Open de Nederlandse versie >

Research at the Scheper Hospital in Emmen, The Netherlands, shows that telemonitoring of chronic heart failure gives great improvements in several areas. The research took 2 years and included more than one hundred patients with an impaired cardiac pump function.

The care process for these patients was very differently planned through telemonitoring or remote care. The patients did daily monitoring of their weight, blood pressure and heart rate and sent these vital signs to the heart failure clinic. Through these daily monitoring, preventive and proactive actions were taken by the care professionals. This resulted in:

  • a decrease in the number of admissions per patient by 26 percent;
  • a decrease in the total number of admissions with 64 percent;
  • a reduced number of outpatient visits with 39 percent;
  • a lower average number of hospital days; a decline of 87 percent!
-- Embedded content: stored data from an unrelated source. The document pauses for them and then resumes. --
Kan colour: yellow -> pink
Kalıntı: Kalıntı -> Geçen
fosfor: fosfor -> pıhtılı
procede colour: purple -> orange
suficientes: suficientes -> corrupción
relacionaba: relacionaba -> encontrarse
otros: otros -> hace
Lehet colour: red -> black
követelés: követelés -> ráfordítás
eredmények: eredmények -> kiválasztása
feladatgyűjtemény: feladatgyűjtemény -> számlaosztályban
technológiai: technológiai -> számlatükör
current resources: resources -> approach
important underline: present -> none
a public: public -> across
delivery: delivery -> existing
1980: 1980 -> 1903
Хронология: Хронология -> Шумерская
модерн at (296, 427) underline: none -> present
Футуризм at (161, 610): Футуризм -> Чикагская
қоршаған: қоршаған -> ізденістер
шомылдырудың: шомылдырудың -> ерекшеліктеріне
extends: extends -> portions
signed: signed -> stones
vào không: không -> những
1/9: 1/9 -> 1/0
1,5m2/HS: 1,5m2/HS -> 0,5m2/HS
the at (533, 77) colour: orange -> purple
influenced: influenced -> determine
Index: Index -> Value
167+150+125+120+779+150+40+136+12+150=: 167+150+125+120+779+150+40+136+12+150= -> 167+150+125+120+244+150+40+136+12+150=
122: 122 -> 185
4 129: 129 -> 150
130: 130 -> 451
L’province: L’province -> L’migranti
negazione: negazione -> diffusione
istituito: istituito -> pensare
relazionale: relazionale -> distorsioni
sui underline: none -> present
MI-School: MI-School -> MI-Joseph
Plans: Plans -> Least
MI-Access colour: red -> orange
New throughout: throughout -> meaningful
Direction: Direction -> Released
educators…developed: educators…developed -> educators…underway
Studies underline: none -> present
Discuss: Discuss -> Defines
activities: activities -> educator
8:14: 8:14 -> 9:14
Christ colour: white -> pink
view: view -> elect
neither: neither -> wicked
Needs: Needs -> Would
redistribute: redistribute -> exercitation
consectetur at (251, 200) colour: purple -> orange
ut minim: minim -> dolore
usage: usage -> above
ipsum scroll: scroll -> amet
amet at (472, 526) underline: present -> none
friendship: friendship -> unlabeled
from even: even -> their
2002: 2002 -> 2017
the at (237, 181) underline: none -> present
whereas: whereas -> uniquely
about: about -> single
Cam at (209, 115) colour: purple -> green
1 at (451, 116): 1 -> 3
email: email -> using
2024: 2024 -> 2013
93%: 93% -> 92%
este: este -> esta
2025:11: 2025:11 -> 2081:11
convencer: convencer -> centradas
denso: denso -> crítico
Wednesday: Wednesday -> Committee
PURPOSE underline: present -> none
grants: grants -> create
This is a conformation that telemedicine is effective. It also shows the possibilities of a different care model like remote care monitoring. The financial results will be published in an analysis next year. The portfolio of Vitaphone is even more extensive: we additionally offer tele-ECG monitoring. The ECG will directly be sent with or without a report to the treating physician. This means that the care professional already can act even when there are no actual symptoms or problems yet.

I like to close this blog with a quote from the cardiologist, Michiel Nagelsmit: “The deployment of e-health makes it possible for us to provide care to a larger number of patients with chronic heart failure in same available time.”